The New Yorker:
If one is to try to record one’s life truthfully, one must aim at getting into the record of it something of the disorderly discontinuity which makes it so absurd, unpredictable, bearable
—Leonard Woolf, “The Journey Not the Arrival Matters.”
The legend of Bloomsbury—the tale of how Virginia and Vanessa Stephen emerged from a grim, patriarchal Victorian background to become the pivotal figures in a luminous group of advanced and free-spirited writers and artists—takes its plot from the myth of modernism. Legend and myth alike trace a movement from darkness to light, turgid ugliness to plain beauty, tired realism to vital abstraction, social backwardness to social progress. Virginia Woolf chronicled her own and her sister’s coming of age in the early years of this century much as Nikolaus Pevsner celebrated the liberating simplifications of modern design in his once influential but now perhaps somewhat outdated classic “Pioneers of the Modern Movement: From William Morris to Walter Gropius” (1936). As Pevsner shuddered over the “coarseness and vulgar overcrowding” of a carpet shown in the Great Exhibition of 1851 in London (“We are forced to step over bulging scrolls and into large, unpleasantly realistic flowers. . . . And this barbarism was by no means limited to England.
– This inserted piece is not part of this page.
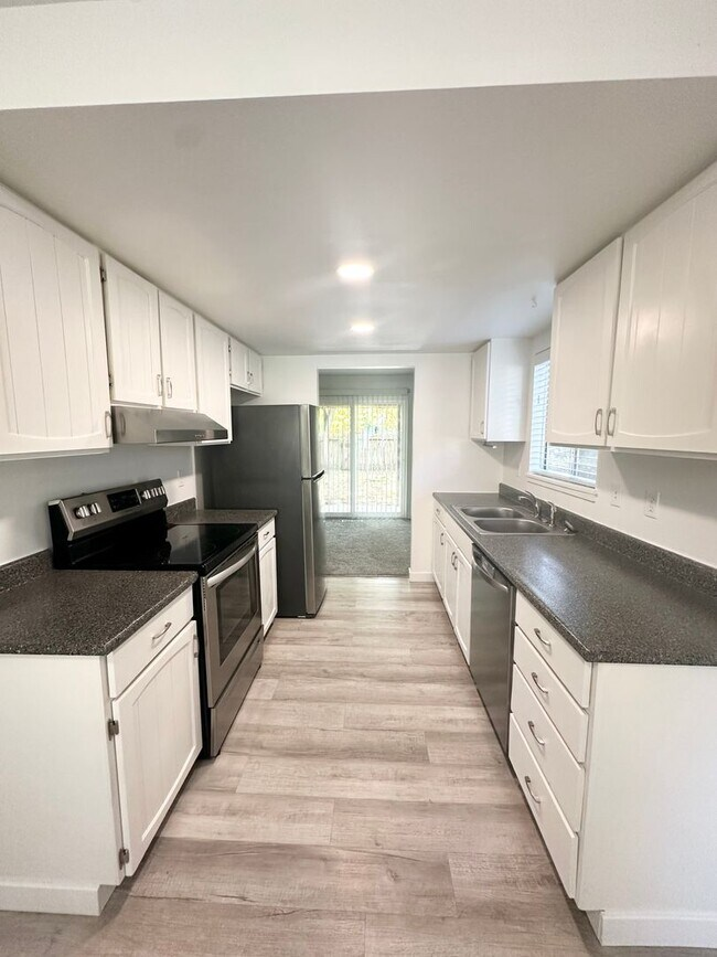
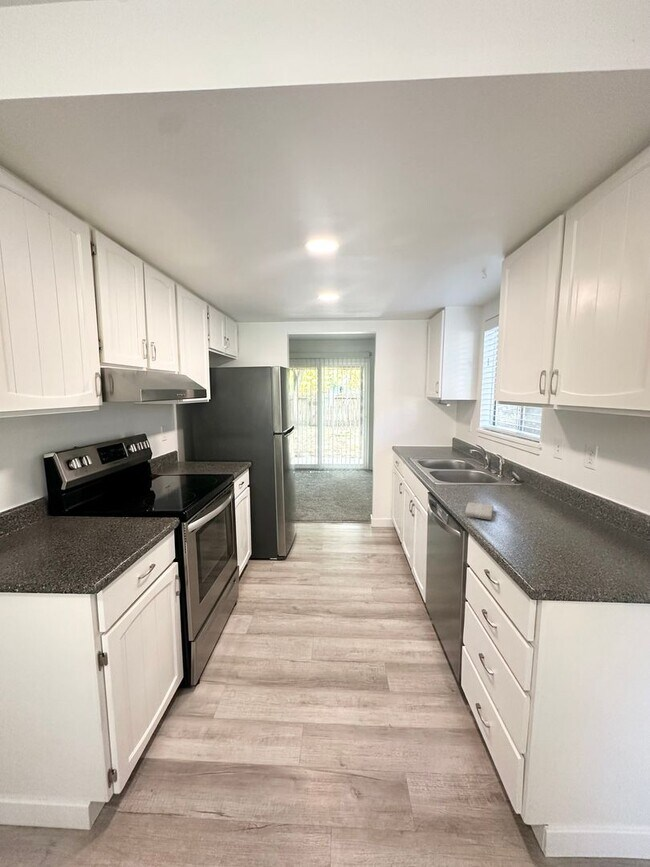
+ washcloth [464,501,495,521]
The other nations exhibiting were equally rich in atrocities”), so Virginia, in her memoir “Old Bloomsbury” (1922), recoiled from the suffocating closeness of her childhood home, at 22 Hyde Park Gate, in Kensington—a tall, narrow, begloomed house of small irregular rooms crammed with heavy Victorian furniture, where “eleven people aged between eight and sixty lived, and were waited upon by seven servants, while various old women and lame men did odd jobs with rakes and pails by day.” And, as Pevsner turned with relief to the spare, sachlich designs of the twentieth-century pioneers, so Virginia exulted in the airy and spacious house on Gordon Square, in Bloomsbury, where she and Vanessa and their brothers, Thoby and Adrian, went to live by themselves in 1904, after the death of their father. (Vanessa was twenty-five, Thoby was twenty-four, Virginia was twenty-two, and Adrian was twenty-one.) “We decorated our walls with washes of plain distemper,” Virginia wrote, and:
We were full of experiments and reforms. . . . We were going to paint; to write; to have coffee after dinner instead of tea at nine-o’clock. Everything was going to be new; everything was going to be different. Everything was on trial.